French Onion Soup
  • 4 lg or 6 med yellow onions (thinly sliced)
  • 6 TBSP real butter (3/4 of a cube)
  • 2 bay leaves
  • 2-3 cloves garlic (crushed)
  • ½ tsp kosher salt
  • ¼ tsp fresh cracked pepper
  • 2 TBSP flour
  • 4 cups beef broth
  • 4 cups chicken broth
  • ¾ cup white wine
  • 1 TBSP worcestershire sauce (a couple good dashes)
  • loaf french bread (cut into ¾ inch slices/one per bowl)
  • 1 block gruyere cheese (grated)
  1. Melt butter over med/low heat in heavy stock pot.
  2. Add onions and cook, stirring often, until soft and caramelized, for approx. 30-40 minutes.
  3. Add garlic, bay leaves, salt, and pepper and continue to cook for another 10-15 minutes.

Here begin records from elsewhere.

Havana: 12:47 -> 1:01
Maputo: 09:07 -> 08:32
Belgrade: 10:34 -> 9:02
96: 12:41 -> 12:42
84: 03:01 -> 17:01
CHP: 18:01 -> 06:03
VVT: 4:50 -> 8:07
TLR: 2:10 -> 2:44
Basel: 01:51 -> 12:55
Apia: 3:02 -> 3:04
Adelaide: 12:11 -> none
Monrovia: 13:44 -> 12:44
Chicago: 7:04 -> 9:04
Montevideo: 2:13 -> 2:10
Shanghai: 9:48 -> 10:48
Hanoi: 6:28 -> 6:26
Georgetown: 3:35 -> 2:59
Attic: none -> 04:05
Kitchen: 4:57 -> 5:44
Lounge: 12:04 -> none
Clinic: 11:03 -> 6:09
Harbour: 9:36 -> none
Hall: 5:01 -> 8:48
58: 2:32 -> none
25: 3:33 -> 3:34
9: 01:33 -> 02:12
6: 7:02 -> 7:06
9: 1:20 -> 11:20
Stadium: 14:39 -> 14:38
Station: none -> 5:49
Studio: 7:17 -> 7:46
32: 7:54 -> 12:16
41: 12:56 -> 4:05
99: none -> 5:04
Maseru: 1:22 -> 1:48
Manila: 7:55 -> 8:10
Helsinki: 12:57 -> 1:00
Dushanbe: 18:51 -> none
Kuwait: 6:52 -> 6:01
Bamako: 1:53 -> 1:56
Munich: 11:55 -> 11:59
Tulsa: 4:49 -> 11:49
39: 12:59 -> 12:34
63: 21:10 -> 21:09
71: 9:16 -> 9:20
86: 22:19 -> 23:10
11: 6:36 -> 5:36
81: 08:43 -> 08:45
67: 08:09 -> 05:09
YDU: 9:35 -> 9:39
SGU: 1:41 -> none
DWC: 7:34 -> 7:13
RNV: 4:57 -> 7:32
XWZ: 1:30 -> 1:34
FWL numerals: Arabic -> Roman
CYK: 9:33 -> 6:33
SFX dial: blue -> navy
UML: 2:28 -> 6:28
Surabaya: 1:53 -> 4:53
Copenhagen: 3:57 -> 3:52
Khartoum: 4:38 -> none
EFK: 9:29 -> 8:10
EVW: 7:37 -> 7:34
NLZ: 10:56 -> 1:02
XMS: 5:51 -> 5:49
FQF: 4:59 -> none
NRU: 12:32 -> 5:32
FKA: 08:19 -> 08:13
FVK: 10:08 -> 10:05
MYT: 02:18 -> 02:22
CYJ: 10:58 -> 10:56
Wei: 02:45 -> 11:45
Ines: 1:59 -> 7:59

  4. Stir in flour and cook for 10 minutes.
  5. Remove from heat, stir in wine.
  6. Place pot back over med heat, add beef & chicken stock, and worcestershire sauce. Bring to low boil, then reduce to simmer.
  7. Once soup is simmering, slice bread into ¾" slices and place on sheet pan. Bake for 10-15 minutes, turning over to toast both sides.
  8. Grate cheese and set aside.
  9. Ladle soup into broiler proof bowls and top with toasted bread slice. Top with a mound of grated cheese and place under broiler until cheese is melted and begins to brown.
  10. Use caution when removing hot bowls from broiler.